RECORDS PROVIDED:
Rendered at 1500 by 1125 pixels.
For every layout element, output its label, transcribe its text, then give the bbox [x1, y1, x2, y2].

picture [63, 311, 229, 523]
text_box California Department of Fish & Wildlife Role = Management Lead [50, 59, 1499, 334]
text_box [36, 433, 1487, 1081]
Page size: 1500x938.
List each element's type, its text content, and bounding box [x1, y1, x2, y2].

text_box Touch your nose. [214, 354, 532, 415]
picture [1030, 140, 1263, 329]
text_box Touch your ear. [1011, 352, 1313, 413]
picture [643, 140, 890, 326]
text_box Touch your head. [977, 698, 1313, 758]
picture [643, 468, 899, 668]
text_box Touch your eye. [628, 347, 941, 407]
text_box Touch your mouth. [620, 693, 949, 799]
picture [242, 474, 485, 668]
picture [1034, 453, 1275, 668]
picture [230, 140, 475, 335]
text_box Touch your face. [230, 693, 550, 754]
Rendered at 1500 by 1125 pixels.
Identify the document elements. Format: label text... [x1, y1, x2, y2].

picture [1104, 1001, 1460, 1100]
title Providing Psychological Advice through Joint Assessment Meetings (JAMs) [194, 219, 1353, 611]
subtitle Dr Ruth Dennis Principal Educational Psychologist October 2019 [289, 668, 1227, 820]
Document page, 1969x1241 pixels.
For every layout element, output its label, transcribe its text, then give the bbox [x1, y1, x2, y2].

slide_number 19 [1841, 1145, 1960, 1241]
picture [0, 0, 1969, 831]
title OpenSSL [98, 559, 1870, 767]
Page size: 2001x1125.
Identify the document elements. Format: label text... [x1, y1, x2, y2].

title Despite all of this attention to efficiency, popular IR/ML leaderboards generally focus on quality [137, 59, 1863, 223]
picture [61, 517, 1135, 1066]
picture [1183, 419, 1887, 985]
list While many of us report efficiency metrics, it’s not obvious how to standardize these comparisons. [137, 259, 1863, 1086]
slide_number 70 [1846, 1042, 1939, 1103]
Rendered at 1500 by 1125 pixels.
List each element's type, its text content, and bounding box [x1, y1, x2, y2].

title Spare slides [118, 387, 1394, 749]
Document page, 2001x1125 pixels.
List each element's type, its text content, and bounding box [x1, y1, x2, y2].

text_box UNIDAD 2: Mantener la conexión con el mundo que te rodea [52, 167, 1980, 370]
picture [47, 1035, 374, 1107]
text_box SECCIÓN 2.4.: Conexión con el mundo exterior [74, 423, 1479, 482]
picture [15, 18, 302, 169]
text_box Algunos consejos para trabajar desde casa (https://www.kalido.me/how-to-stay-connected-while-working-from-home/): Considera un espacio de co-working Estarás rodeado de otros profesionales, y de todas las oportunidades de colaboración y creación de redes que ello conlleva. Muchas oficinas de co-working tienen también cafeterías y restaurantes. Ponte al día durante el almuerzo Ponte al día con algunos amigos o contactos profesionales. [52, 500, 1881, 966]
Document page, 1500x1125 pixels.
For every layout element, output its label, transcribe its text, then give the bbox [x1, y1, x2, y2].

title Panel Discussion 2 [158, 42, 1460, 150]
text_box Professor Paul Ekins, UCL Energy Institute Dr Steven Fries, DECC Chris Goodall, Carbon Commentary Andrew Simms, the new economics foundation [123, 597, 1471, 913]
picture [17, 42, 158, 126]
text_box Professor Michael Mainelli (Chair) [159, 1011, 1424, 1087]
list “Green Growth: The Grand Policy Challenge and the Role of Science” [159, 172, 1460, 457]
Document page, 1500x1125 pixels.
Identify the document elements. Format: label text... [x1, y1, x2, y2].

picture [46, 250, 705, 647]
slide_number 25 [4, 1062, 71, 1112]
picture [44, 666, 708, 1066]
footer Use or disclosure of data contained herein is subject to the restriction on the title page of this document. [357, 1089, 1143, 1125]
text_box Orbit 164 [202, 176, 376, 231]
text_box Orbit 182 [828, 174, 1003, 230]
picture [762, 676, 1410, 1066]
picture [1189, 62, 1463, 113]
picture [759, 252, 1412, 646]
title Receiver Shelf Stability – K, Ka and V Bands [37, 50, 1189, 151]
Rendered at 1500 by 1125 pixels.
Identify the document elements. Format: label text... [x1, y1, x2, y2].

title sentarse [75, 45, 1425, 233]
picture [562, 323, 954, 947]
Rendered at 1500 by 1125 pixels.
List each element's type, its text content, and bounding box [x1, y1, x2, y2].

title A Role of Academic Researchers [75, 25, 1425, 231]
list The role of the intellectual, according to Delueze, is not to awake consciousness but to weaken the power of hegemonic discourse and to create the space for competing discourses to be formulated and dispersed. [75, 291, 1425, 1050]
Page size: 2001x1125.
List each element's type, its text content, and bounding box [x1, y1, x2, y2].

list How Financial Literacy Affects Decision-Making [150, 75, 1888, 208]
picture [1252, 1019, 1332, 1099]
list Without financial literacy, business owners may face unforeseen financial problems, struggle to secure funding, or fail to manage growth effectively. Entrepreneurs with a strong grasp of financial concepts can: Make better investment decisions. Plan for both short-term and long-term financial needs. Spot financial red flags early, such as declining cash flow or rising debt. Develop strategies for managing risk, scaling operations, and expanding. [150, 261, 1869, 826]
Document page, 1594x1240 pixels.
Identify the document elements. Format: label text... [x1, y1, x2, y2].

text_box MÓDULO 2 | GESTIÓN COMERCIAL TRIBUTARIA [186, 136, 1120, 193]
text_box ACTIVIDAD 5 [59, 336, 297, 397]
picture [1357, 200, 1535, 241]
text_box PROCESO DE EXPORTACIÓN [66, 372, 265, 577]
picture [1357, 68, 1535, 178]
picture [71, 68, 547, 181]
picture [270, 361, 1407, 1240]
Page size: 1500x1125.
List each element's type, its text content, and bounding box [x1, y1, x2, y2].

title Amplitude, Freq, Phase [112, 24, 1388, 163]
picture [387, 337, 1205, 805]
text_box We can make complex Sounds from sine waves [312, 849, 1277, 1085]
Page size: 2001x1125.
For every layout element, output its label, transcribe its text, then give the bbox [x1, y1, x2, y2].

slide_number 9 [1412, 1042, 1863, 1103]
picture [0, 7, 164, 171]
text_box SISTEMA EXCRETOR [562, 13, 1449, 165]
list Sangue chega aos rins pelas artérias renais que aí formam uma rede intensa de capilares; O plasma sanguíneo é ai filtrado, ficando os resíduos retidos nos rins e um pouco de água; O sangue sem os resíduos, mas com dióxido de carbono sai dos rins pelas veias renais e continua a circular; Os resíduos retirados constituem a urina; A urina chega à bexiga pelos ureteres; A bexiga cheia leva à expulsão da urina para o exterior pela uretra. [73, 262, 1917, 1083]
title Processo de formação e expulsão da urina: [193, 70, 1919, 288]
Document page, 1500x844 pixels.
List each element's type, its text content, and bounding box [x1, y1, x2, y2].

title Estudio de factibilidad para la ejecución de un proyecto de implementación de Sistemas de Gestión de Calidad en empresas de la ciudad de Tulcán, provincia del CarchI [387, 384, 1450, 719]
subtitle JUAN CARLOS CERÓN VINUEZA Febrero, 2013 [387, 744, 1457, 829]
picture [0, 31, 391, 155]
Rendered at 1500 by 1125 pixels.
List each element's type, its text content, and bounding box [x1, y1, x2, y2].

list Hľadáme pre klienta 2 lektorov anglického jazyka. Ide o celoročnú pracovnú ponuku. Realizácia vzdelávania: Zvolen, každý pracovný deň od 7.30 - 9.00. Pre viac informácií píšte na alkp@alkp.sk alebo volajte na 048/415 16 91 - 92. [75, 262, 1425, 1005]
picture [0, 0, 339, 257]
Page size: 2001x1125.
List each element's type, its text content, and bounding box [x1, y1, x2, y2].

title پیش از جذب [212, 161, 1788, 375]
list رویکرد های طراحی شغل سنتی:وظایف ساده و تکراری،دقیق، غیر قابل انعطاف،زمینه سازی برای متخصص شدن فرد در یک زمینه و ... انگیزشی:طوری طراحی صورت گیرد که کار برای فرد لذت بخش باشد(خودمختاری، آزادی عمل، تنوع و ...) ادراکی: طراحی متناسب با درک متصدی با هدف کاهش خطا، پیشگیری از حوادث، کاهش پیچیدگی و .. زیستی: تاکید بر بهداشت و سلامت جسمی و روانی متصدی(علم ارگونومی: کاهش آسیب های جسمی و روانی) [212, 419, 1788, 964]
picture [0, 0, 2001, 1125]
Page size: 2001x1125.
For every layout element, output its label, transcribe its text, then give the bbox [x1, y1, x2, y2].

REQUIREMENT:
Lines after the one containing "Page size: 1500x938." are not wanted; repeat exactly each line above from the first up to and including it.

WRITTEN ANSWER:
Rendered at 1500 by 1125 pixels.
For every layout element, output its label, transcribe its text, then give the bbox [x1, y1, x2, y2].

picture [63, 311, 229, 523]
text_box California Department of Fish & Wildlife Role = Management Lead [50, 59, 1499, 334]
text_box [36, 433, 1487, 1081]
Page size: 1500x938.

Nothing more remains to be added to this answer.